Pressure impregnation was carried out at Kg/ cm2 . The obtained impregnated graphite had no pores. Electrodes were obtained by machining. Comparative Example 1 Electrode obtained by machining a graphite base material with an average pore diameter of 7000 Å. Comparative Example 2 Electrode obtained by machining a graphite base material with an average pore diameter of 4300 Å. The dimensions of the electrode used are length 100mm, width 100mm, and height 30mm.
mm, and was machined to a depth of 1 mm under the above discharge conditions. The electrical discharge machining fluid was supplied through a hole 3 mm from the center of the electrode at a pressure of 0.05 Kg/cm 2 and the results are shown in Table 1.
【表】
以上の結果から本発明により平均細孔径を小さ
くした電極を使用して15ミクロン以下の仕上げ面
粗度を容易に得ることができると同時に安定な放
電状況が持続されることにより、放電加工速度も
大巾に向上できることが明らかとなつた。これら
のことから従来15ミクロン以下の仕上げ面を得る
ためには銅、銅タングステン等の高価な電極材料
が使用されていたが、電極製作の容易でしかも安
価な黒鉛電極を使用することができるので経済的
効果は極めて大きい。

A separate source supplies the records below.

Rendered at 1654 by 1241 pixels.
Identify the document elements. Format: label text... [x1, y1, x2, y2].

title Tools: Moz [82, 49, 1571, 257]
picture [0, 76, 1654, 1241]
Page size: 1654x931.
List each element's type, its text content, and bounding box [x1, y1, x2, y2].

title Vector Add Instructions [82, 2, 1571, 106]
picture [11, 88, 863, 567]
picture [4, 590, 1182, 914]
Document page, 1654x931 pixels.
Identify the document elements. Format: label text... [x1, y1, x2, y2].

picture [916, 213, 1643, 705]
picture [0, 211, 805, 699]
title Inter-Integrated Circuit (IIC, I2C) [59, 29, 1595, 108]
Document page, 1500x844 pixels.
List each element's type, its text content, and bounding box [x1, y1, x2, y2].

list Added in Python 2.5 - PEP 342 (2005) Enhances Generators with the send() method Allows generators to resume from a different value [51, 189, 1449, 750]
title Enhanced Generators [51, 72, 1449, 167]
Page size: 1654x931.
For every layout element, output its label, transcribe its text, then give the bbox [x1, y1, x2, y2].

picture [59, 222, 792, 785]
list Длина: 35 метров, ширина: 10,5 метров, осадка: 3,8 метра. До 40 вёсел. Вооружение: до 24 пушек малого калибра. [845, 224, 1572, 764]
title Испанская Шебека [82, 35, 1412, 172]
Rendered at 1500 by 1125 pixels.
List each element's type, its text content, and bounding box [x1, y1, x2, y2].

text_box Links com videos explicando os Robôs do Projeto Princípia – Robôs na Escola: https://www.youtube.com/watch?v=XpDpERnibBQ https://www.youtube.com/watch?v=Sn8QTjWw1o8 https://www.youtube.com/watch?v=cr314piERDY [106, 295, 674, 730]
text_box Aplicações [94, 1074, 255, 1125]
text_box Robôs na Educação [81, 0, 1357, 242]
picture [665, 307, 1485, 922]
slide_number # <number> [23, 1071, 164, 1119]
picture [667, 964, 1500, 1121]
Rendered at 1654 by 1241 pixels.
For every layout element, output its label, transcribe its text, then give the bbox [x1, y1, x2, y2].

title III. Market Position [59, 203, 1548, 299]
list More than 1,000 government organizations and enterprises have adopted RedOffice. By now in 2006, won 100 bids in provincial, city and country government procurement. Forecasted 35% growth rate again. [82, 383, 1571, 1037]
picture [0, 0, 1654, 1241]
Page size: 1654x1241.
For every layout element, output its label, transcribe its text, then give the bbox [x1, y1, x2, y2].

[Table] From the above results, it is possible to easily obtain a finished surface roughness of 15 microns or less by using an electrode with a small average pore diameter according to the present invention, and at the same time maintain a stable discharge condition. It has become clear that machining speed can also be greatly improved. For these reasons, conventionally expensive electrode materials such as copper and copper-tungsten were used to obtain a finished surface of 15 microns or less, but now graphite electrodes, which are easy to manufacture and are inexpensive, can be used. The economic effects are extremely large.